The exact body count and period of activity of the Monster of Florence, the infamous Italian serial killer believed to be responsible for a series of grisly murders between the late 1960s and the mid ’80s, are still matters of debate, as is the question of whether he operated alone. Netflix’s The Monster of Florence doesn’t attempt to answer those questions, instead exploring the purported origins of the crime spree. Yet even as co-creators Leonardo Fasoli and Stefano Sollima zero in on the 1968 incident that’s apparently so crucial to the entire case, the fragmented structure of the four-part miniseries leaves it with no coherent center.
In much the same fashion as later murders attributed to the so-called Monster of Florence, Barbara Locci (Francesca Olia) and her lover were gunned down in their car on a secluded road in 1968. Locci’s husband, the reedy Stefano Mele (Marco Bullitta), confessed to and served time for the killings, and as such can’t be the Monster since the subsequent murders—which similarly took place on lovers’ lanes with the same type of firearm—overlap with his incarceration. But as the serial killer’s activity spikes in the 1980s, investigators become convinced that Mele has some sort of connection that will lead them to their man.
As Mele points the police toward one suspect and then another, The Monster of Florence portrays the Locci murder from multiple perspectives. There are scenes of arrests, interrogations, and even several reenactments of the Monster’s later killings, but the investigators are thinly drawn and perfunctory to the proceedings, a means of generating the flashbacks that are the meat of the series. The Monster of Florence is primarily a domestic drama about the tangled web of Locci and Mele’s relationships.
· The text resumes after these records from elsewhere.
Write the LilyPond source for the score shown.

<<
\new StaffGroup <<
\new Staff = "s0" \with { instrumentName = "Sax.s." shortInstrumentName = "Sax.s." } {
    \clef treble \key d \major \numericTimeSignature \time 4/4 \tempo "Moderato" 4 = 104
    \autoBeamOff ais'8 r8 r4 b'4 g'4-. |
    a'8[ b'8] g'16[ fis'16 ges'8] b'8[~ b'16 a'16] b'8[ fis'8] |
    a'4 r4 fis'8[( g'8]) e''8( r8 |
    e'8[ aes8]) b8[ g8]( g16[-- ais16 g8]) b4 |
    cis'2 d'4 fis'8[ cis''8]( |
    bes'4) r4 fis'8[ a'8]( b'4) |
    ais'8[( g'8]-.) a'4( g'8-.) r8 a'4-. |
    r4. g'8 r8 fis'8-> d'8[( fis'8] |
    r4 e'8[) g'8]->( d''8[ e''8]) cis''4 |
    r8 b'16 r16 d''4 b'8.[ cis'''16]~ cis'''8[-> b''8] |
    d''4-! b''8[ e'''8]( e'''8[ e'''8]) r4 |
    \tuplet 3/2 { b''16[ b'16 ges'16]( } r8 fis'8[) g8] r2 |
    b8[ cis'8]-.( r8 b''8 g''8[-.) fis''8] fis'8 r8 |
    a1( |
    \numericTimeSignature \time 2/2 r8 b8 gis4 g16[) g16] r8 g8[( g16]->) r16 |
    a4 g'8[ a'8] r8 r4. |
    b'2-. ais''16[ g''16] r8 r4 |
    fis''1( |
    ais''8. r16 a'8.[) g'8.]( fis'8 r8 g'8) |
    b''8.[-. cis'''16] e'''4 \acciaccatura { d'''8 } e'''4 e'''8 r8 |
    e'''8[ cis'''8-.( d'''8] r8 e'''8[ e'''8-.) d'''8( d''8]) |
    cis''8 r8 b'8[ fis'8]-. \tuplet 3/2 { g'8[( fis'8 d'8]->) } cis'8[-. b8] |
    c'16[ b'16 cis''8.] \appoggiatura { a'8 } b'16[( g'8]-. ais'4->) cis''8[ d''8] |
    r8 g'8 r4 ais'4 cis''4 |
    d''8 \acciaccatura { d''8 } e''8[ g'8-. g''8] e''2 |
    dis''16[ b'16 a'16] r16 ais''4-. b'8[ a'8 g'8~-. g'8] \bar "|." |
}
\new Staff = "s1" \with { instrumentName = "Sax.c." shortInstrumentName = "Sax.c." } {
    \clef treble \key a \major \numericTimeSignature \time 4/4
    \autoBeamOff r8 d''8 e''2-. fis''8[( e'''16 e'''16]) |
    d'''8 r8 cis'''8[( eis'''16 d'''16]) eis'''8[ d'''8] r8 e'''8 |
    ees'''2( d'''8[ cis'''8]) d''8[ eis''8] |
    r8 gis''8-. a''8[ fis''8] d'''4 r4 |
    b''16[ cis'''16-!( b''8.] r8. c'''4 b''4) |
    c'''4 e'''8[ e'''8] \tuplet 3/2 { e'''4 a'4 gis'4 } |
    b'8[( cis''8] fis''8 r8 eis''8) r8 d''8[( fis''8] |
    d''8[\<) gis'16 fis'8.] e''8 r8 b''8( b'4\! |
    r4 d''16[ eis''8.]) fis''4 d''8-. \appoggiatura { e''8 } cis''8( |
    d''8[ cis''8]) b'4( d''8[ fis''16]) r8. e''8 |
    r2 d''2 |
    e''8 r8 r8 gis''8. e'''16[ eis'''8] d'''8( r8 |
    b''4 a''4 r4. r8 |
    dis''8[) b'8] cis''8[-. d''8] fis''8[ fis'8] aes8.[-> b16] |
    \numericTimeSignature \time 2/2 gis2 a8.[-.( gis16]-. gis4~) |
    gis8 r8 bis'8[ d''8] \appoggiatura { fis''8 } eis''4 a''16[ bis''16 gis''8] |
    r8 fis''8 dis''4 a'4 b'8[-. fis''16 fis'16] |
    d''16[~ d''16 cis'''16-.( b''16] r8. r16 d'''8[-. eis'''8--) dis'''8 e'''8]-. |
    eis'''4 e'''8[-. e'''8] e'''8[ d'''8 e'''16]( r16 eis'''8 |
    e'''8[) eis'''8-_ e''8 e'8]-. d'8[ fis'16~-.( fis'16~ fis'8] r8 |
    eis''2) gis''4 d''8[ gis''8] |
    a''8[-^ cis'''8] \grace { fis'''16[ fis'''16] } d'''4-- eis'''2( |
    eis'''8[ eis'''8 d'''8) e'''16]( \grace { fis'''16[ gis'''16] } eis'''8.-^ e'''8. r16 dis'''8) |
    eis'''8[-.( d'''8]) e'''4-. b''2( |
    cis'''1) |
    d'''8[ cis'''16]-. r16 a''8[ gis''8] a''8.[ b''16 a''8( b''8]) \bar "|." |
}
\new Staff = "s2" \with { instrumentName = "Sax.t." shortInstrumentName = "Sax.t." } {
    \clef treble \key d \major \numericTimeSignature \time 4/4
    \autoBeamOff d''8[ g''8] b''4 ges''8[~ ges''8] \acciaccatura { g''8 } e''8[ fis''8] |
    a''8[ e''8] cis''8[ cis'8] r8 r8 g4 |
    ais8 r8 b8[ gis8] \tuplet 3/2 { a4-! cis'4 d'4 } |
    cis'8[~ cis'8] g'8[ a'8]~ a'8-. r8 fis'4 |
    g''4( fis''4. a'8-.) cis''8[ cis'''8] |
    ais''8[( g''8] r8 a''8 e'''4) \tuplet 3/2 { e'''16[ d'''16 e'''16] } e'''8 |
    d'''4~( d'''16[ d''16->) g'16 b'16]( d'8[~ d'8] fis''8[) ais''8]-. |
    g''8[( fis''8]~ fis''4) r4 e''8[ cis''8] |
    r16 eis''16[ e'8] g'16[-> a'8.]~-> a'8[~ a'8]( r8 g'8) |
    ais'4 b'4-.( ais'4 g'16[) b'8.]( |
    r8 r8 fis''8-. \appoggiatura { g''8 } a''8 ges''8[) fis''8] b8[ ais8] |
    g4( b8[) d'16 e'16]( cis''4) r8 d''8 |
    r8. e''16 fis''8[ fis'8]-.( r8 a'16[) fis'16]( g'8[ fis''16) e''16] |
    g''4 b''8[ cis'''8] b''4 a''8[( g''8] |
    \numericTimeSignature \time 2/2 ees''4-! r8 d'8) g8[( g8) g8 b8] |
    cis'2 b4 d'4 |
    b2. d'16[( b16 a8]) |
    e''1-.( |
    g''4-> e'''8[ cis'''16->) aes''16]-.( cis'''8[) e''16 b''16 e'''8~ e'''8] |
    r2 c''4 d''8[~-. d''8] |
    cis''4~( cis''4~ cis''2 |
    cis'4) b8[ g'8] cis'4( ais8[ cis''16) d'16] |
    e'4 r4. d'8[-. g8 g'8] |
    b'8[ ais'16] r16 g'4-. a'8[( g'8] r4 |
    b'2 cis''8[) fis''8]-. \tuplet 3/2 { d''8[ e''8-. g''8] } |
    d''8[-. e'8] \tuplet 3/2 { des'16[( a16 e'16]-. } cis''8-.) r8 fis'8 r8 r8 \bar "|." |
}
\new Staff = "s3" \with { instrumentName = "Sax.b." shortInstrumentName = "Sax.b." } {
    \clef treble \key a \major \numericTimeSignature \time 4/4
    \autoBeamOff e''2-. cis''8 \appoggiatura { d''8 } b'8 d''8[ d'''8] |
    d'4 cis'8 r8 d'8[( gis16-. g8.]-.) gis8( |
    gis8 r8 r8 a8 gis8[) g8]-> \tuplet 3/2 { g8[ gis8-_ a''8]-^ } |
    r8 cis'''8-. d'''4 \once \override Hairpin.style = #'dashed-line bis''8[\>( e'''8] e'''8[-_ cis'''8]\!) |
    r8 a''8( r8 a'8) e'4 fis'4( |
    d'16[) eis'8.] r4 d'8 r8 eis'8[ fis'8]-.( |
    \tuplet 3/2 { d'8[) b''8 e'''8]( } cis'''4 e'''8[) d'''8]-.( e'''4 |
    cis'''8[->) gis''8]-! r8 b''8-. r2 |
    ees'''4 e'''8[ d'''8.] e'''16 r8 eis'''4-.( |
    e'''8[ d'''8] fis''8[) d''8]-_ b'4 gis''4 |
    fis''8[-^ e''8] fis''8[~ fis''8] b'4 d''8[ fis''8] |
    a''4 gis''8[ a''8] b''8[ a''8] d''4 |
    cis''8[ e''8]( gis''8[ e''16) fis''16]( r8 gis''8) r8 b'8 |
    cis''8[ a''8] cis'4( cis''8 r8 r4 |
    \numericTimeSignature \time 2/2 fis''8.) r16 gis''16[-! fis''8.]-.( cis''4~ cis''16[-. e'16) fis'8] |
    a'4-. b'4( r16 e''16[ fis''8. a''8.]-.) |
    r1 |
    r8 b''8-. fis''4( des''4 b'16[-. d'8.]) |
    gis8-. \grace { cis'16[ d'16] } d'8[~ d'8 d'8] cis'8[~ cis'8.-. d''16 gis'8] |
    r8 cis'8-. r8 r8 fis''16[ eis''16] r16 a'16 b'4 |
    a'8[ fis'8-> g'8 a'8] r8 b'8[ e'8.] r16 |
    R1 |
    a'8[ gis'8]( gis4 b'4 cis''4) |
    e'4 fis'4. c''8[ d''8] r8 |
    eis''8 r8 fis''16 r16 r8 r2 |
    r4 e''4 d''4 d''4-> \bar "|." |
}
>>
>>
Although the instinct to find a human story at the heart of so much carnage is smart, the presentation is a mess, with episodes jumping haphazardly through time, leaning heavily on bland exposition while saving crucial context to be revealed later. This structure is clearly meant to mimic the investigators’ process, but rather than giving audiences a sense of discovering critical new details and seeing events from new perspectives, the effect is that we have to wait for the characters’ baffling behavior to make sense once we finally have all the information.
Locci’s character is the hardest to parse. She’s dead, so she’s only seen through the eyes of the various men who provide each episode’s new POV. The series isn’t without sympathy for her, constrained as she is by gender roles and social standing, but the fractured timeline only muddies her psychology and pushes her motivations into the background.
Certainly misogyny is meant to be one of overarching themes here, with more than one female character here is terrorized into giving her fearsome husband an alibi, but The Monster of Florence is too enamored with its structural trickery to paint a coherent picture of the social mores that led to such violence and then sabotaged any attempts to investigate it. Thus, the series struggles to justify its narrow focus on the 1968 murders. It ends with a shrug, acknowledging that perhaps these events weren’t related to the Monster’s killings at all before suggesting an alternative suspect the way a villain might be teased for the next Marvel movie.